--- Text segment Enclosed Below ---

For lunch today I made a delicious Vegetable Soup–well it had some Chicken Stock in it but I am still calling it Vegetable Soup. I had some Chicken Stock in the fridge that needed to be used and I hate wasting food so therefore it got used. It seriously was so easy to make. I used Dehydrated and Freeze Dried Vegetables. It was so nice that I didn’t have to prep any of the veggies because they already come cleaned, peeled, chopped and ready to go.
3 and 1/4 cups Chicken Stock
2 cups Water
1/3 cup Honeyville’s Dehydrated Potato Dices
1/4 cup Honeyville’s Dehydrated Carrots
2 Tbsp. Honeyville’s Dehydrated Celery
1/4 cup Onion, diced (You could use Honeyville’s Dehydrated Onion but I didn’t have any on hand)
1/4 cup Honeyville’s Freeze Dried Green Beans
1/4 cup Honeyville’s Freeze Dried Peas
1/4 cup Honeyville’s Freeze Dried Corn (I could eat this straight from the can it is SOOO good)
1 and 1/2 Tbsp. Honeyville’s Tomato Powder
Salt and Pepper to taste
In a large pot combine the Chicken Stock and Water and bring to a boil. Add the Potato Dices, Carrots, Celery, and Onion and boil for 8 minutes, stirring occassionally.
|Left column starting at top: Potatoes, Carrots, Onion
Middle column: Celery
Right column starting at top: Green Beans, Corn, Peas
|Just looking at the picture makes me want to go heat up my leftovers and eat it right now!|
I am always pleasantly surprised that after rehydration these vegetables really taste like…well vegetables! As I was
inhaling eating it, I realized that with a few quick variations you would have a completely different meal:
Minestrone: Add Italian Seasoning, Pasta Noodles, Zucchini, Kidney Beans, Great Northern Beans
Taco Soup: Add Cumin, Salsa, Taco Flavored TVP, crushed Tortilla Chips, Cheddar Cheese
Vegetable Beef: Add Freeze Dried Beef Dices, Pearled Barley
Chicken Noodle Soup: Omit the Tomato Powder; add Egg Noodles, Freeze Dried Chicken
The possibilities are endless!

--- End of Enclosed Text segment ---
--- Records provided Enclosed Below ---

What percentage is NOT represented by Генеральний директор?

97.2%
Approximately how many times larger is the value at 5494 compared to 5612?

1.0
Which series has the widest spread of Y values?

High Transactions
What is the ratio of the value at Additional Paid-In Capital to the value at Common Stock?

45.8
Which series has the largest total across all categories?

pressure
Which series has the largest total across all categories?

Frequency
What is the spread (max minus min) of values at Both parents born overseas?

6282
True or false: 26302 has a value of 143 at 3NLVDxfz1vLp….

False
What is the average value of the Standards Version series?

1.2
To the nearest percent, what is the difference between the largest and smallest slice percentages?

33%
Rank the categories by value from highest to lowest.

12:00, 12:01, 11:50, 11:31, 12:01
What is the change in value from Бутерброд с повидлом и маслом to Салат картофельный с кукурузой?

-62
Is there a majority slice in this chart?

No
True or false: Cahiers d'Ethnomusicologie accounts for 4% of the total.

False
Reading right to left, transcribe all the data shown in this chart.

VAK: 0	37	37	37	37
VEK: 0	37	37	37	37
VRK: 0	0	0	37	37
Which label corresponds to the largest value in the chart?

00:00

--- End of Enclosed Records provided ---

** Work task 1 **
Summarize the vegetable soup post in two sentences.
** Work task 2 **
List every soup variation named in the vegetable soup post.
** Work task 3 **
Carry on the vegetable soup post from where it stops.
Completing the work that follows does not require the listing.

** Exercise answer 1 **
The writer made a vegetable soup for lunch using leftover chicken stock along with dehydrated and freeze-dried vegetables, which came already cleaned, peeled, and chopped and so needed no prep. After giving the ingredients and the first cooking step, the writer suggests variations that turn it into minestrone, taco soup, vegetable beef, or chicken noodle soup.

** Exercise answer 2 **
Minestrone, Taco Soup, Vegetable Beef, Chicken Noodle Soup

** Exercise answer 3 **
While I have all my ingredients out I am going to measure a couple batches out and put the dry ingredients in some mason jars so that I can make this dish even quicker. Plus it is becoming soup weather so I don’t doubt that they will get used soon. A couple words of caution if you decide to do the same:
- The vegetables will start absorbing moisture that is in the air so if it is really humid where you live, I’d think twice about storing them this way.
- Store the mason jars in a cool, dry place as you would other food storage items.
- Make sure you put the tomato powder in first and work your way up the ingredients list so you can add the ingredients to the boiling broth in the correct order.